Tòcala otra vez, Sam

11 de xuño 2025

Esta maravillosa tocata y fuga es la que con gran gallardía ha protagonizado nuestra presidenta Ayuso en la reciente Conferencia. Un honor. Ella ha hablado en nombre de todos los hablantes tachados por las lenguas políticas

Mucho tiempo ha, en un número del irreverente Víbora publicábase un tebeo que resumía la película. Las viñetas reflejaban el a esas horas solitario bar, las mesas vacías, mientras en una esquina se encontraba Sam al piano y en la mesa de al lado Rick tomándose un whisky. Se suceden las viñetas sin que ocurra nada con las notas de El tiempo pasa como único diálogo. Se ve aparecer una mujer, entra bamboleándose y se acerca a los dos, coge el vaso de Rick, se mea en él, lo vuelve a poner en el sitio, se da la vuelta y se va mientras siguen sonando los acordes del pianista en el vacío salón.

Esta maravillosa tocata y fuga es la que con gran gallardía ha protagonizado nuestra presidenta Ayuso en la reciente Conferencia. Un honor. Ella ha hablado en nombre de todos los hablantes tachados por las lenguas políticas. Con la condescendencia de todos los que debían defenderla han puesto nuestra lengua al nivel de un idioma extranjero confinado en la irrelevancia académica y en la fobia mitológica. Hasta el rabo de la boina. Mientras el español no niega ninguna otra lengua y es la que posibilita lo común, la igualdad y la independencia ciudadana, el español es lengua absolutamente ajena a toda la baba étnica, racial, que pueblan esas lenguas políticas impuestas desde el poder. El español es patrimonio común de sus hablantes y de los que la aprenden y no está sujeta, no está bajo la férula de nadie, no tiene esa vastísima organización ideológica, educativa y presupuestaria detrás. Quiénes sí las tienen son las lenguas políticas que expropian el dominio académico del español a través del catálogo inagotable de la imposición totalitaria.

Este fin de semana se acaba de celebrar un congreso político, el primer congreso de una formación de izquierdas antinacionalista que pretende cuestionar sin complejos las autonomías. ¡Aleluya!

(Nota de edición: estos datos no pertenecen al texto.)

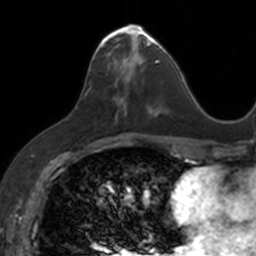
Breast MRI, one axial slice; position 64 of 160 along the scan axis; cropped to one breast; dynamic contrast-enhanced series, time point 2 of 7 at this slice position (early post-contrast); 3 T; TE 1.7 ms, TR 4 ms; 256 × 256 image matrix, field of view 171 × 171 mm. Female patient.
Annotated regions visible in this slice (semi-automatically segmented with operator editing):
- enhancing-tissue mask used for the functional tumour volume (all voxels passing the contrast-enhancement thresholds inside the analysis volume; usually the tumour): box from (x=89, y=24) to (x=153, y=113) px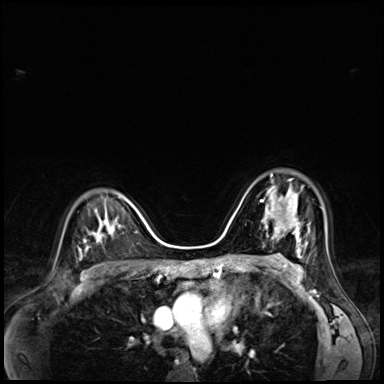
Breast MRI (dynamic contrast-enhanced), one axial slice; dynamic contrast-enhanced series, time point 2 of 8 at this slice position (early post-contrast); 3 T; TE 1.4 ms, TR 4.3 ms; 384 × 384 image matrix, field of view 320 × 320 mm. Female patient.
Outlined on this slice (semi-automatic segmentation, software-assisted and operator-edited):
- enhancing-tissue mask used for the functional tumour volume (all voxels passing the contrast-enhancement thresholds inside the analysis volume; usually the tumour): bounding box [x1, y1, x2, y2] px = [260, 174, 298, 216]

Izquierda Española es la primera formación de izquierdas en la historia democrática española que cuestiona el Estado de las Autonomías como disfuncional e inservible y que aboga por una decidida posición recentralizadora con el fin de crear instituciones sólidas, servicios públicos de calidad y un Estado social fuerte. Al margen de las divergencias entre una sociedad abierta capitalista basada en el empleo, el ahorro y la inversión, y una socialdemocracia basada en los impuestos, el gasto y en lo público, ahora ya solo falta que el cuerpo político que constituye el centro derecha defienda tanto los principios más elementales de la sociedad democrática como a sus votantes, y esto no supone otra cosa más que el enfrentamiento ideológico con las sectas del nacionalismo y sus monsergas identitarias más próximas al totalitarismo que a otra cosa, y obrar en consecuencia. Lo que ha hecho la presidenta Ayuso, una radical formulación del problema de la verdad que ha llenado de alegría a tantos españoles.